A Long-Lost Keith Haring Mural Painted for Mount Sinai Children’s Hospital Just Sold for Almost $1 Million at Auction

A Long-Lost Keith Haring Mural Painted for Mount Sinai Children's Hospital Just Sold for Almost $1 Million at Auction

A mural once painted live by Keith Haring for the patients of the Mount Sinai children’s hospital in 1986 has been sold yesterday at Sotheby’s New York for $945,000, easily surpassing its $700,000 high estimate.

The large-scale work was painted after a series of three visits to the hospital, during which the American pop artist met with individual patients on the wing to draw them their own personal artworks.

He got permission from the hospital to also paint a communal work directly onto the hospital wall. The yellow mural shows a boy in a football t-shirt waving at fantastical cartoon animals, one of which appears to be a two-headed sausage dog stretching along the painting’s 17-foot length.

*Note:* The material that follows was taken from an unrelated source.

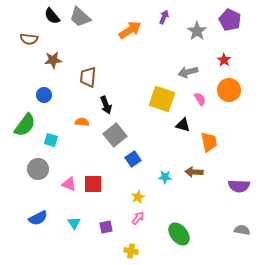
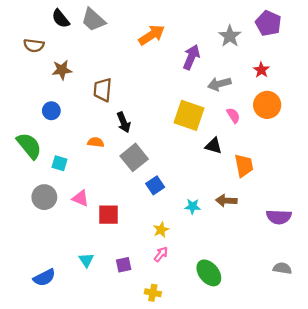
purple arrow: (164, 17) -> (191, 57), moved, size x1.5
green semicircle: (25, 125) -> (29, 146), turned -75
pink triangle: (69, 184) -> (80, 198), moved
blue semicircle: (38, 218) -> (44, 278), moved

“Hospitalization and illness can be traumatic for children, adolescents and families,” said Diane Rode, senior director of patient and family-centered care at Mount Sinai Kravis Children’s Hospital. “In his visits to Mount Sinai’s young patients, Keith Haring showed us the direct power and place of art, play, and imagination in humanizing healthcare.”

The work might easily have been lost to history, when the building it was housed in was demolished in 1989, to make way for a new campus. Thankfully, a staff member managed to preserve the work and it was kept in storage for more than 30 years.

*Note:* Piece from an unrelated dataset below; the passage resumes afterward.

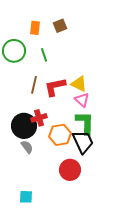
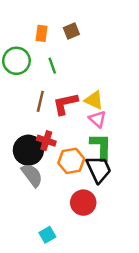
red cross: (39, 118) -> (46, 141), turned 35
gray semicircle: (27, 147) -> (32, 175), size x1.5
cyan square: (26, 197) -> (47, 235), moved, turned -32

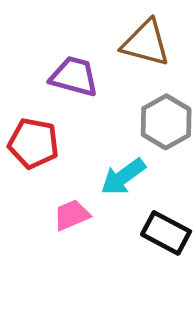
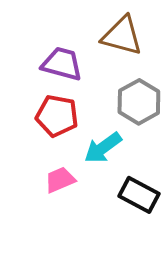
red pentagon: (33, 143) -> (57, 116), moved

A portion of the proceeds from the sale will be donated to programming and clinical care at the children’s hospital as well as outpatient locations across the city.

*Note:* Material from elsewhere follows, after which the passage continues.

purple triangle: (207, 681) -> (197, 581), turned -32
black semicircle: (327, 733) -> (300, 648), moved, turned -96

“We are generally not in favor of these works being sold and going into private hands because that’s not what they were meant to be,” Gil Vazquez, the executive director of the Haring Foundation, told The New York Times. But, Vazquez was pleased the mural had survived, he added, and would help fundraise for the hospital.

“The sale continues [Haring’s] spirit of generosity,” he said. “We’re happy about it.”

Haring was an activist and regular on the downtown New York art scene in the 1980s until his death in 1990 from AIDS-related complications. He produced many spontaneous murals in children’s hospitals, schools, and youth centers, as well as creating chalk drawings on the New York City subway that helped gain widespread recognition for his distinctive, playful style.

A mammoth 85-foot-wide mural that Haring produced on a wall of the Grace House, a Catholic youth center in Manhattan, was sold at Bonham’s in 2019 for $3.9 million. It was the first of his murals to hit the auction block—to the disappointment of his foundation, who did not want to see it end up in the hands of a private collector.